Segimon Serrallonga
AUBE DE FER
* * *
Núria, jonchée de sommeil
heureux face à cette douleur qui se fend
très lente
dans la substance massive, dans la joie d'être,
même morte, dureté de changement et dessein
de présence innocente,
me voici.
Je te signe, ma sœur de tête, tendresse qui pense,
et au piano, dans des minéraux concordants,
avec le bois et l'ivoire ordonnant les ombres
de l'esprit dans l'air qui est à nous.
Et comme la musique, tout
est à mesure que nous sommes.
Je ne sais rien d'autre que la force
humble, fervente, naturelle, la massive
pérennité de ces êtres
qui passent et nous touchent.
Mais le sommeil est bon
qui vainc les corps lassés et prépare l'esprit
à l'apparition universelle de l'aurore. Le pleur
pourrait encore nous redresser comme les jeunes éclats
des dieux de Sicile. Mais ne sens-tu pas
les montagnes verdoyer? Je suis au beau milieu
des plaines flamandes et j'entends
beugler les vaches cerdanes, jaillir
les fontaines réelles des Muixerons jusqu'à Gréixer,
comme la mer se soulève devant toute la Catalogne.

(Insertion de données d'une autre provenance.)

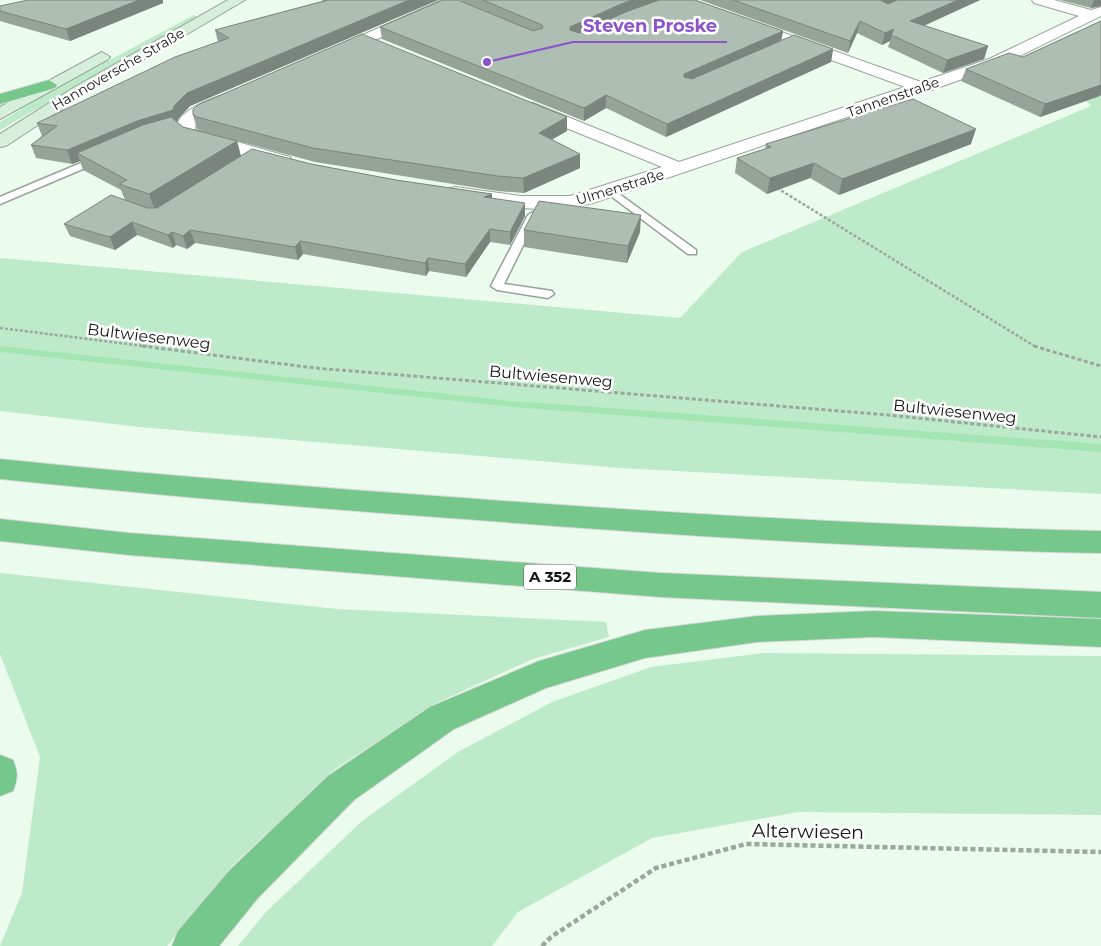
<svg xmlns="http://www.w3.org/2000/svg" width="1101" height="946" font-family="Montserrat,sans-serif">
  <rect width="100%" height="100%" fill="#ebfbee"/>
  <g fill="#bdeac8">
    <path d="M194 15 197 17 192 20 0 130V122L50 92Z"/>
    <path d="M1101 84V494L621 468 140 427 0 411V258L680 318 742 252 1091 106 1075 87Z"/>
    <path d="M0 573 337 609 606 622 609 637 533 659 436 703 335 769 232 866 167 946H0L22 893 40 757 0 654Z"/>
    <path d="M764 653 1101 656V815L798 812 652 838 518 912 492 946H238L266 912 362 821 458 752 552 702 651 667Z"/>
  </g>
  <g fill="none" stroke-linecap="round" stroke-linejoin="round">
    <path fill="#a4e5b4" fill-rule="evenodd" d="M0 346 513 401 1101 444V452L513 407 0 352Z"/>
    <g stroke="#95a498" stroke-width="3">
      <g id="service">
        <path d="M100 155 104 156V160L0 204V197Z"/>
        <path d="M611 188 696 250V254H688L607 193 606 191Z"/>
        <path d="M533 212 538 215 504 284 552 291 554 294 548 298 497 290 491 286 528 215Z"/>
      </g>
    </g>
    <g stroke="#95a498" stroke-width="2">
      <g id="minor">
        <path d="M442 0H461L459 3 341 55 336 57 328 52 331 49Z"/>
        <path d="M1032 0H1054L1091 10 1101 7V16L1001 65 929 91 921 92 593 203C547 215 501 206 455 199L448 197 445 193 448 189 455 187 521 196H570L662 167 527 112 525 108 527 104 533 103 679 162 905 87 741 27 739 24 741 21H751L921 82 989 59 1079 16 1034 3Z"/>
        <path d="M227 94 233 95 235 99 233 103C220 108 195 113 195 130L290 157 292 161 290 165H276L188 141C154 120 209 98 227 94Z"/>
      </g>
    </g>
    <g stroke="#95a498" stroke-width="2">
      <g id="secondary">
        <path d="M228 0H245L85 94 6 146 0 147V134L73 88Z"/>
        <path d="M102 52 110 57 107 60 0 119V107Z"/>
      </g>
    </g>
    <g stroke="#d9dad9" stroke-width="2">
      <g id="motorway">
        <path d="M49 80 57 85 55 88 0 104V94Z"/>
        <path d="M0 459C155 475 309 487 464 498 676 514 888 526 1101 531V553C888 549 676 536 464 519 309 508 154 495 0 479Z"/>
        <path d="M0 519 129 533 660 573 1101 592V618L660 597 129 555 0 541Z"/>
        <path d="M874 611 1101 619V647L874 637 757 642 645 658 546 688 454 729 354 800 257 899 219 946H172L178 931 229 871 328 776 430 707 539 661 645 630 757 616Z"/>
        <path d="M0 755 13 760C18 773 18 778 13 791L0 796Z"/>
      </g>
    </g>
    <g stroke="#9ba79d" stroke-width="2.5" stroke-dasharray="3 2" stroke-linecap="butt">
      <path d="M777 188 1036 347"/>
      <path d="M0 328 152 347"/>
    </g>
    <g stroke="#9ba79d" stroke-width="3" stroke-dasharray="4 2.5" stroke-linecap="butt">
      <path d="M142 346 315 368 888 415 1101 437"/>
      <path d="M1034 346 1101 366"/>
    </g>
    <path stroke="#9ba79d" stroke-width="4.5" stroke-dasharray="5 3" stroke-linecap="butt" d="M542 946 551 937 656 868 746 844 1101 852"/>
    <use href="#service" fill="#fff" fill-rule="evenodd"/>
    <use href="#minor" fill="#fff" fill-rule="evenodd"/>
    <use href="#secondary" fill="#d6eedc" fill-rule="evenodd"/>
    <use href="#motorway" fill="#75c78c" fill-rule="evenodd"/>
  </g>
  <g fill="#96a399">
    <path d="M163 0V3L70 41 0 21V6Z"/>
    <path d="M321 0H438L190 106 178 119 177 122 183 127 201 131 197 129 193 115 567 131 552 139 580 168 524 193 497 191 315 162 237 141 241 156 311 164 396 180 492 194V198L525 216 510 245 490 242 466 277 429 271 426 276 303 254 298 260 195 243 187 249 176 245 173 248 137 235 115 250 70 236 64 224 125 200 121 190 83 170 80 161 72 164 36 158 31 145 42 136 37 123 218 42 215 30 323 1Z"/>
    <path d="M462 0H695L783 31 781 41 833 49 831 62 666 137 606 108 584 121 382 39 380 27 462 1Z"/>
    <path d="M700 0H980L924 26 988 46 984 59 943 73 888 47 890 41 882 45 857 33 848 53Z"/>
    <path d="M1060 0H1101V6L1091 8Z"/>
    <path d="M1101 21V95L1097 97 1040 117 961 81 966 69 1023 57Z"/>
    <path d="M766 144H971L839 195 810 178 767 194 735 173 737 158 765 149Z"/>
    <path d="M524 230 640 232 627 263 524 247Z"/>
  </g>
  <g fill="#7a857d">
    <path d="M139 0H164H163V3L70 41 66 29Z"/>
    <path d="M409 0H438L190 106 178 119 177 123 77 153 80 161 72 164 67 150 174 106 187 93Z"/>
    <path d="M632 0H668L570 39V27L621 4Z"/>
    <path d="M880 0H901L877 11Z"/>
    <path d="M958 0H980L907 33 910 21Z"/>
    <path d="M1094 0H1101V6L1091 8Z"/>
    <path d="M860 21 857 33 848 53 850 41Z"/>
    <path d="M894 29 890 41 882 45 885 33Z"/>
    <path d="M783 31 781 43 682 86 684 74Z"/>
    <path d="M988 46 984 59 943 73 947 60Z"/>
    <path d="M833 49 831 62 666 137 667 124Z"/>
    <path d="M1101 85V95L1097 97 1040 117 1045 104Z"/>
    <path d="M606 95V108L584 121V108Z"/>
    <path d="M567 117V131L539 147V133Z"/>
    <path d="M976 129 971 144 839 195 842 179Z"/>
    <path d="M237 141 241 157 155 211 149 194Z"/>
    <path d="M580 154V168L524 193 523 178Z"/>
    <path d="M814 163 810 178 767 194 770 178Z"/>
    <path d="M492 194V206L484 197Z"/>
    <path d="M525 203V216L510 245V232Z"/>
    <path d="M641 215 640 232 627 263 628 246Z"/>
    <path d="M132 222 137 235 115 250 110 237Z"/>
    <path d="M490 229V242L466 277 465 264Z"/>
    <path d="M190 230 195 243 187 249 183 236Z"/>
    <path d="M172 232 176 245 173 248 168 235Z"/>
    <path d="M300 241 303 254 298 260 295 247Z"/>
    <path d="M428 258 429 271 426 276 425 263Z"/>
  </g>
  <g fill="#afbeb2" stroke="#7a857d">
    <path d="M28 0H139L66 29 0 11V6Z"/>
    <path d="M328 0H409L187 93 174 106 173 110 137 121 67 150 31 145 57 126 37 123 175 57 229 38 215 30Z"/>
    <path d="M443 0H458L533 31 543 28 542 25 483 0H632L621 4 570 27V30L579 33 628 11 659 0H695L783 31 684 74V77L692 79 794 35 833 49 667 124 606 95 584 108 380 27Z"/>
    <path d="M733 0H880L888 4 897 0H958L910 21 988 46 947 60 891 35 894 29 885 33 860 21 850 41Z"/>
    <path d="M1101 21V85L1045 104 966 69 1009 53 1023 57Z"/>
    <path d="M362 34 567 117 539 133 580 154 523 178 497 176 313 148 197 117 193 115V109L200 104Z"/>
    <path d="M913 99 976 129 842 179 814 163 770 178 737 158 771 147 766 144Z"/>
    <path d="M171 117 183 127 237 141 149 194 119 184 127 180 77 153 143 125Z"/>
    <path d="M252 149 311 164 396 180 492 194 484 197 525 203 510 232 490 229 465 264 428 258 425 263 300 241 295 247 190 230 183 236 172 232 168 235 132 222 110 237 64 224 111 195 147 208H157Z"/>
    <path d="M539 201 641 215 628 246 524 230Z"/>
  </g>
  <g text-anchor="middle" stroke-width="5" stroke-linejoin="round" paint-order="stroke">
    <g font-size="14" fill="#121713" stroke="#fff">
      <text transform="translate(118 69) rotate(-30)" y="5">Hannoversche Straße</text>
      <text transform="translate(893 97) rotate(-19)" y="5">Tannenstraße</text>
      <text transform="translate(620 187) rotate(-17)" y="5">Ulmenstraße</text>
    </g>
    <rect fill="#fff" stroke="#595d5a" stroke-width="1" x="524" y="564.5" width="52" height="25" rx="4"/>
    <g font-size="15" font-weight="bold" fill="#121713">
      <text x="550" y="582">A 352</text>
    </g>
    <g font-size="16" fill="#121713" stroke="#fff">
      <text transform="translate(149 336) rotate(7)" y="6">Bultwiesenweg</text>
      <text transform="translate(551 376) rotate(5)" y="6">Bultwiesenweg</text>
      <text transform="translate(955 411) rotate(6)" y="6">Bultwiesenweg</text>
    </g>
    <g font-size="19" fill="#121713" stroke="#fff">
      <text transform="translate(808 831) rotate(1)" y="7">Alterwiesen</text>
    </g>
  </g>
  <path fill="none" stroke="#8b54cc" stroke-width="2" d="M487 62L573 42H727"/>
  <circle fill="#8b54cc" stroke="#fff" stroke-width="2" cx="487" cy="62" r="5"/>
  <g font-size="18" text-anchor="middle" font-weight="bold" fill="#8b54cc" stroke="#fff" stroke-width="5" stroke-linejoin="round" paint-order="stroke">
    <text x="650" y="32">Steven Proske</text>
  </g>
</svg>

J'y suis plus réel qu'avec le corps qui me fait homme
sans hommes. Au bord du fleuve de mes parents
je revis tout entier, mais sans me perdre
d'un pouce: j'ai du fer et du granite et des rails,
fabriqués, ajustés et posés d'une main d'homme.
D'ici je me penche vers l'après-midi premier,
parmi les amis et le cristal, si réel, de la musique,
et vers les autres après-midi grandissants, et la mère
qui sert du pain à la tomate
pour un bonheur impromptu. Je suis là.
Et la vie est juste,
et elle ne doit pas revenir là où elle serait injustice
et ...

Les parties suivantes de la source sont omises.